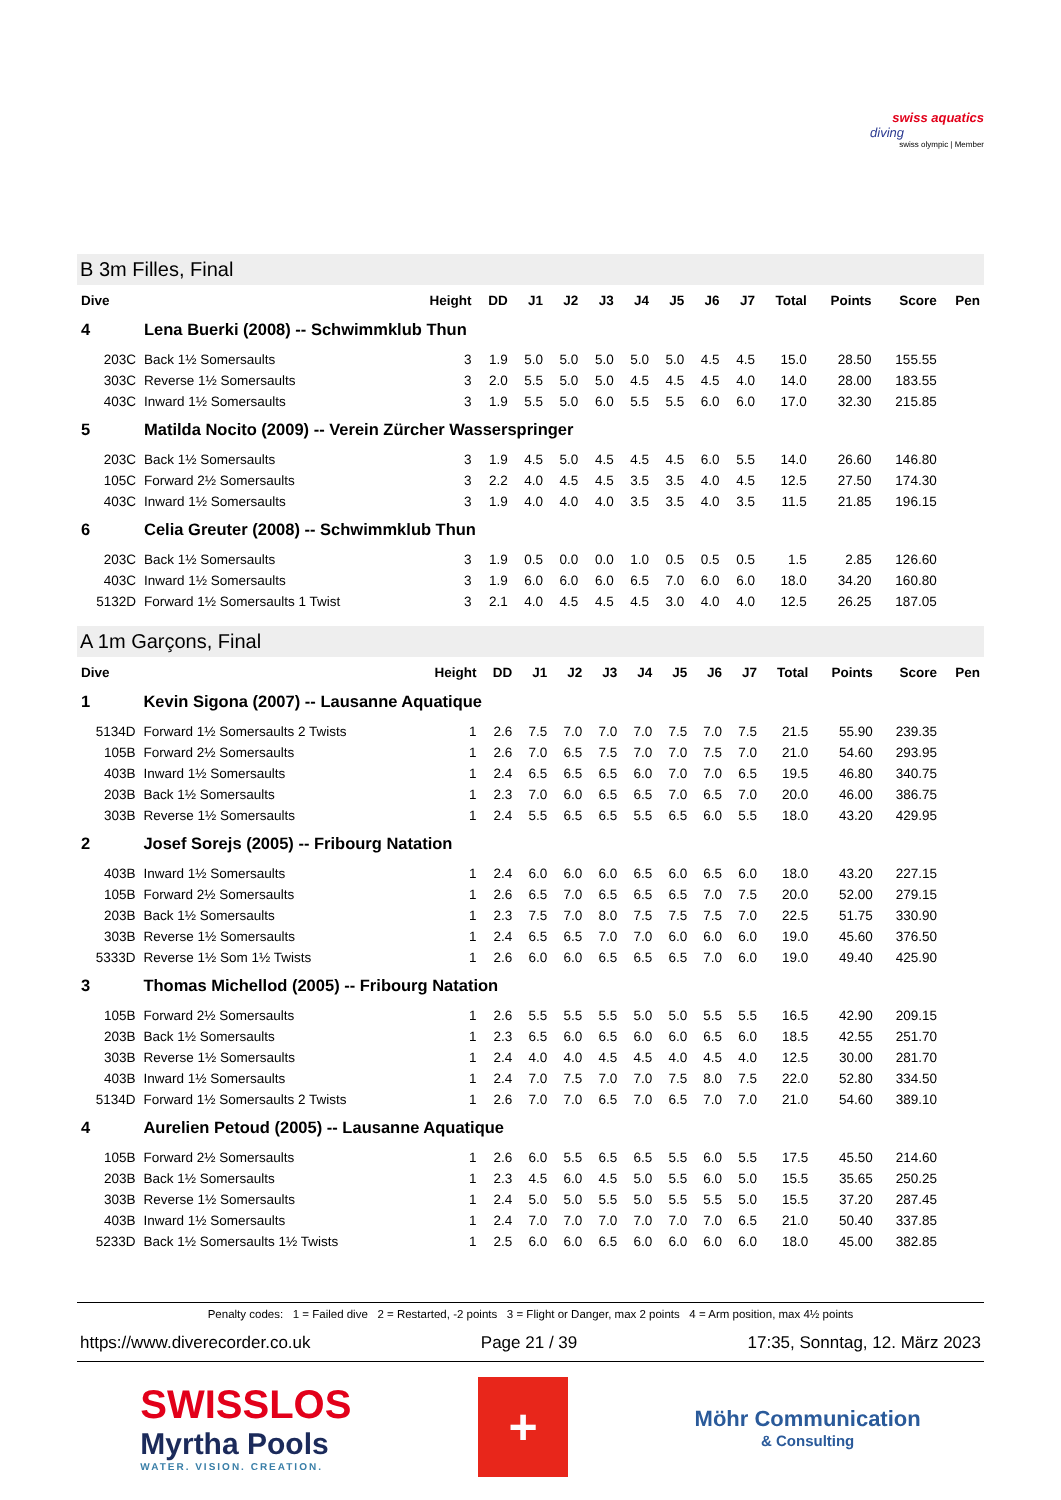swiss aquatics
diving
swiss olympic | Member
B 3m Filles, Final
| Dive | | Height | DD | J1 | J2 | J3 | J4 | J5 | J6 | J7 | Total | Points | Score | Pen |
| --- | --- | --- | --- | --- | --- | --- | --- | --- | --- | --- | --- | --- | --- | --- |
| 4 | Lena Buerki (2008) -- Schwimmklub Thun | | | | | | | | | | | | | |
| 203C | Back 1½ Somersaults | 3 | 1.9 | 5.0 | 5.0 | 5.0 | 5.0 | 5.0 | 4.5 | 4.5 | 15.0 | 28.50 | 155.55 | |
| 303C | Reverse 1½ Somersaults | 3 | 2.0 | 5.5 | 5.0 | 5.0 | 4.5 | 4.5 | 4.5 | 4.0 | 14.0 | 28.00 | 183.55 | |
| 403C | Inward 1½ Somersaults | 3 | 1.9 | 5.5 | 5.0 | 6.0 | 5.5 | 5.5 | 6.0 | 6.0 | 17.0 | 32.30 | 215.85 | |
| 5 | Matilda Nocito (2009) -- Verein Zürcher Wasserspringer | | | | | | | | | | | | | |
| 203C | Back 1½ Somersaults | 3 | 1.9 | 4.5 | 5.0 | 4.5 | 4.5 | 4.5 | 6.0 | 5.5 | 14.0 | 26.60 | 146.80 | |
| 105C | Forward 2½ Somersaults | 3 | 2.2 | 4.0 | 4.5 | 4.5 | 3.5 | 3.5 | 4.0 | 4.5 | 12.5 | 27.50 | 174.30 | |
| 403C | Inward 1½ Somersaults | 3 | 1.9 | 4.0 | 4.0 | 4.0 | 3.5 | 3.5 | 4.0 | 3.5 | 11.5 | 21.85 | 196.15 | |
| 6 | Celia Greuter (2008) -- Schwimmklub Thun | | | | | | | | | | | | | |
| 203C | Back 1½ Somersaults | 3 | 1.9 | 0.5 | 0.0 | 0.0 | 1.0 | 0.5 | 0.5 | 0.5 | 1.5 | 2.85 | 126.60 | |
| 403C | Inward 1½ Somersaults | 3 | 1.9 | 6.0 | 6.0 | 6.0 | 6.5 | 7.0 | 6.0 | 6.0 | 18.0 | 34.20 | 160.80 | |
| 5132D | Forward 1½ Somersaults 1 Twist | 3 | 2.1 | 4.0 | 4.5 | 4.5 | 4.5 | 3.0 | 4.0 | 4.0 | 12.5 | 26.25 | 187.05 | |
A 1m Garçons, Final
| Dive | | Height | DD | J1 | J2 | J3 | J4 | J5 | J6 | J7 | Total | Points | Score | Pen |
| --- | --- | --- | --- | --- | --- | --- | --- | --- | --- | --- | --- | --- | --- | --- |
| 1 | Kevin Sigona (2007) -- Lausanne Aquatique | | | | | | | | | | | | | |
| 5134D | Forward 1½ Somersaults 2 Twists | 1 | 2.6 | 7.5 | 7.0 | 7.0 | 7.0 | 7.5 | 7.0 | 7.5 | 21.5 | 55.90 | 239.35 | |
| 105B | Forward 2½ Somersaults | 1 | 2.6 | 7.0 | 6.5 | 7.5 | 7.0 | 7.0 | 7.5 | 7.0 | 21.0 | 54.60 | 293.95 | |
| 403B | Inward 1½ Somersaults | 1 | 2.4 | 6.5 | 6.5 | 6.5 | 6.0 | 7.0 | 7.0 | 6.5 | 19.5 | 46.80 | 340.75 | |
| 203B | Back 1½ Somersaults | 1 | 2.3 | 7.0 | 6.0 | 6.5 | 6.5 | 7.0 | 6.5 | 7.0 | 20.0 | 46.00 | 386.75 | |
| 303B | Reverse 1½ Somersaults | 1 | 2.4 | 5.5 | 6.5 | 6.5 | 5.5 | 6.5 | 6.0 | 5.5 | 18.0 | 43.20 | 429.95 | |
| 2 | Josef Sorejs (2005) -- Fribourg Natation | | | | | | | | | | | | | |
| 403B | Inward 1½ Somersaults | 1 | 2.4 | 6.0 | 6.0 | 6.0 | 6.5 | 6.0 | 6.5 | 6.0 | 18.0 | 43.20 | 227.15 | |
| 105B | Forward 2½ Somersaults | 1 | 2.6 | 6.5 | 7.0 | 6.5 | 6.5 | 6.5 | 7.0 | 7.5 | 20.0 | 52.00 | 279.15 | |
| 203B | Back 1½ Somersaults | 1 | 2.3 | 7.5 | 7.0 | 8.0 | 7.5 | 7.5 | 7.5 | 7.0 | 22.5 | 51.75 | 330.90 | |
| 303B | Reverse 1½ Somersaults | 1 | 2.4 | 6.5 | 6.5 | 7.0 | 7.0 | 6.0 | 6.0 | 6.0 | 19.0 | 45.60 | 376.50 | |
| 5333D | Reverse 1½ Som 1½ Twists | 1 | 2.6 | 6.0 | 6.0 | 6.5 | 6.5 | 6.5 | 7.0 | 6.0 | 19.0 | 49.40 | 425.90 | |
| 3 | Thomas Michellod (2005) -- Fribourg Natation | | | | | | | | | | | | | |
| 105B | Forward 2½ Somersaults | 1 | 2.6 | 5.5 | 5.5 | 5.5 | 5.0 | 5.0 | 5.5 | 5.5 | 16.5 | 42.90 | 209.15 | |
| 203B | Back 1½ Somersaults | 1 | 2.3 | 6.5 | 6.0 | 6.5 | 6.0 | 6.0 | 6.5 | 6.0 | 18.5 | 42.55 | 251.70 | |
| 303B | Reverse 1½ Somersaults | 1 | 2.4 | 4.0 | 4.0 | 4.5 | 4.5 | 4.0 | 4.5 | 4.0 | 12.5 | 30.00 | 281.70 | |
| 403B | Inward 1½ Somersaults | 1 | 2.4 | 7.0 | 7.5 | 7.0 | 7.0 | 7.5 | 8.0 | 7.5 | 22.0 | 52.80 | 334.50 | |
| 5134D | Forward 1½ Somersaults 2 Twists | 1 | 2.6 | 7.0 | 7.0 | 6.5 | 7.0 | 6.5 | 7.0 | 7.0 | 21.0 | 54.60 | 389.10 | |
| 4 | Aurelien Petoud (2005) -- Lausanne Aquatique | | | | | | | | | | | | | |
| 105B | Forward 2½ Somersaults | 1 | 2.6 | 6.0 | 5.5 | 6.5 | 6.5 | 5.5 | 6.0 | 5.5 | 17.5 | 45.50 | 214.60 | |
| 203B | Back 1½ Somersaults | 1 | 2.3 | 4.5 | 6.0 | 4.5 | 5.0 | 5.5 | 6.0 | 5.0 | 15.5 | 35.65 | 250.25 | |
| 303B | Reverse 1½ Somersaults | 1 | 2.4 | 5.0 | 5.0 | 5.5 | 5.0 | 5.5 | 5.5 | 5.0 | 15.5 | 37.20 | 287.45 | |
| 403B | Inward 1½ Somersaults | 1 | 2.4 | 7.0 | 7.0 | 7.0 | 7.0 | 7.0 | 7.0 | 6.5 | 21.0 | 50.40 | 337.85 | |
| 5233D | Back 1½ Somersaults 1½ Twists | 1 | 2.5 | 6.0 | 6.0 | 6.5 | 6.0 | 6.0 | 6.0 | 6.0 | 18.0 | 45.00 | 382.85 | |
Penalty codes: 1 = Failed dive 2 = Restarted, -2 points 3 = Flight or Danger, max 2 points 4 = Arm position, max 4½ points
https://www.diverecorder.co.uk Page 21 / 39 17:35, Sonntag, 12. März 2023
SWISSLOS
Myrtha Pools
WATER. VISION. CREATION.
+
Möhr Communication
& Consulting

=======

### Exercise description
If a line above includes the string "Fribourg", pick it out.

### Completed exercise
| 2 | Josef Sorejs (2005) -- Fribourg Natation | | | | | | | | | | | | | |
| 3 | Thomas Michellod (2005) -- Fribourg Natation | | | | | | | | | | | | | |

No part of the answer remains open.